The increased objectivity acquired with the use of a rubric was also evident when individual evaluations were subjected to paired test for three parameters (pass/fail, qualifications, and numeric scores) as a higher agreement could be observed for most pairs of evaluators (Table 2). Nevertheless, despite the improvement in agreement from the use of a numeric rating scale to the use of a rubric, from the students´ point of view, what matters most is the final numeric score and whether they pass or fail the evaluation. Therefore, the subjectivity that is still present, even with the use of a rubric, should also be addressed.

It should be highlighted that when the evaluations between both methods were compared, mean overall scores were lower with the use of a rubric (differences were found for three of the four evaluators), inferring that the use of an analytic rubric negatively affects students’ overall score. Therefore, the second hypothesis must be rejected. Moreover, when the rubric was used, the number of students that failed was particularly higher. This finding could be due to the fact that rubric is a more demanding assessment method, which highly compartmentalizes the qualifications and leads to more severe penalties when errors arise.

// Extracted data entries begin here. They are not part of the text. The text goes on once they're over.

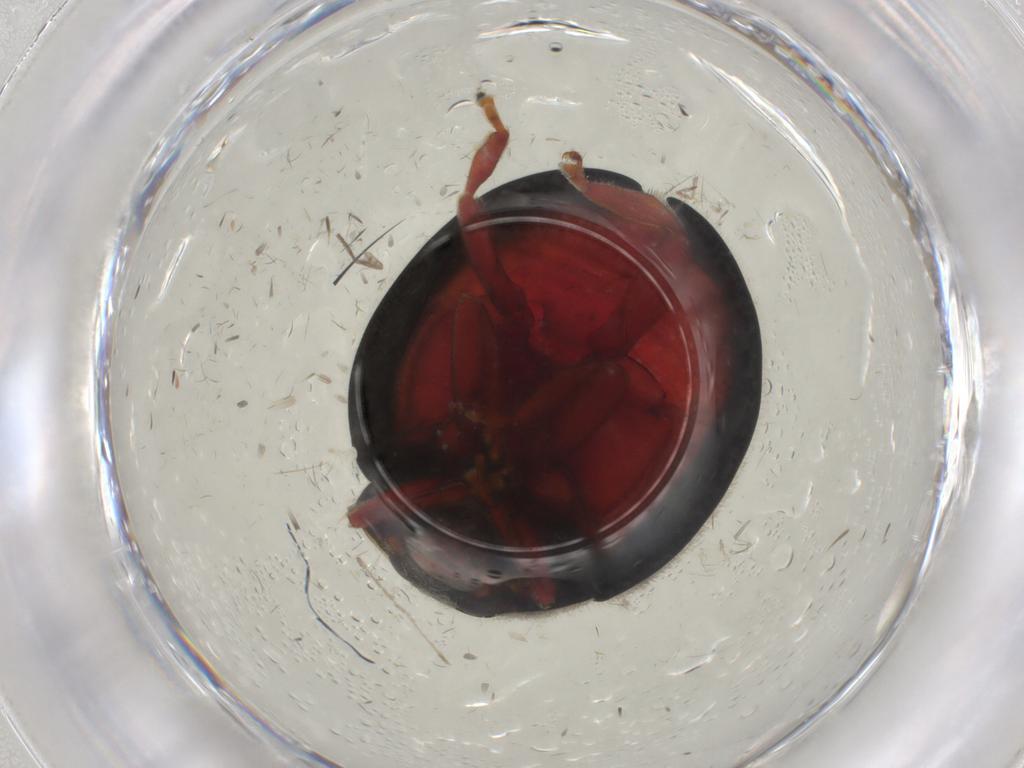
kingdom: Animalia
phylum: Arthropoda
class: Insecta
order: Coleoptera
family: Coccinellidae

However, with the adoption of the rubric, all the evaluators scored the highest and the lowest values in most categories on some occasion. On the contrary, with the numeric rating scale, there were categories where none of them assigned the minimum nor the maximum score, for instance, access cavity, shaping procedure and presentation of the portfolio. The explanation might lie in the fact that numeric rating scales lack strictly defined performance standards.

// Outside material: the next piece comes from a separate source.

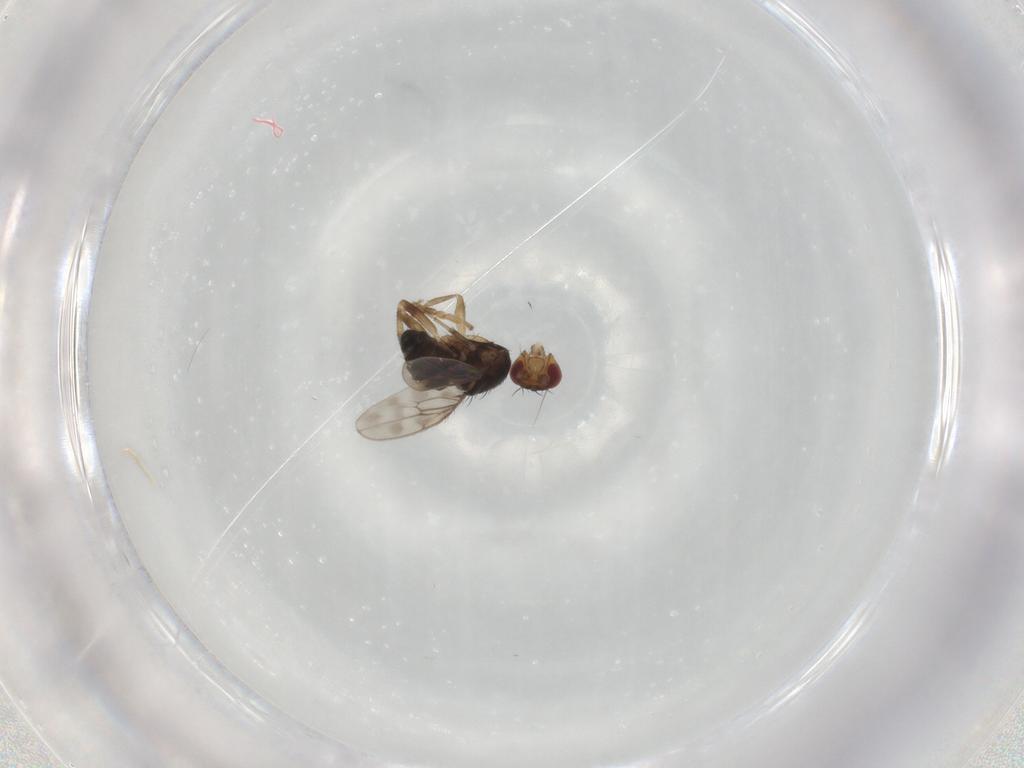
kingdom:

The authors consider that a valuable element that the rubric provided, apart from already mentioned standardization, is the possibility of detailed and immediate feedback to the students, thus becoming a very practical and agile teaching instrument. This feedback effect might be seen when, in the same academic period, a student gradually performs endodontic treatments with higher scores. However, this could not be addressed in this study, as the sample was randomly selected.

Furthermore, students’ self-assessment through a rubric could improve their awareness of where their numeric grade lies and how to improve it. In fact, the use of rubrics as a useful self-assessment tool has been previously recommended [13, 15, 18]. Even though this was not registered in the present study, future studies using the rubric proposed by the authors could consider including students´ self-assessment as well.

Conclusions

The use of an analytic rubric allowed different evaluators to reach higher levels of agreement than those obtained with a numeric rating scale in the evaluation of portfolios of endodontic treatments performed in a preclinical environment. Among the six categories that were evaluated, the two least related to root canal treatment and most associated with the portfolio itself (content and presentation of the portfolio), showed the lowest agreement among the evaluators, regardless of the method of evaluation applied.

The implementation of a rubric, on the other hand, negatively affected the students’ overall portfolio score.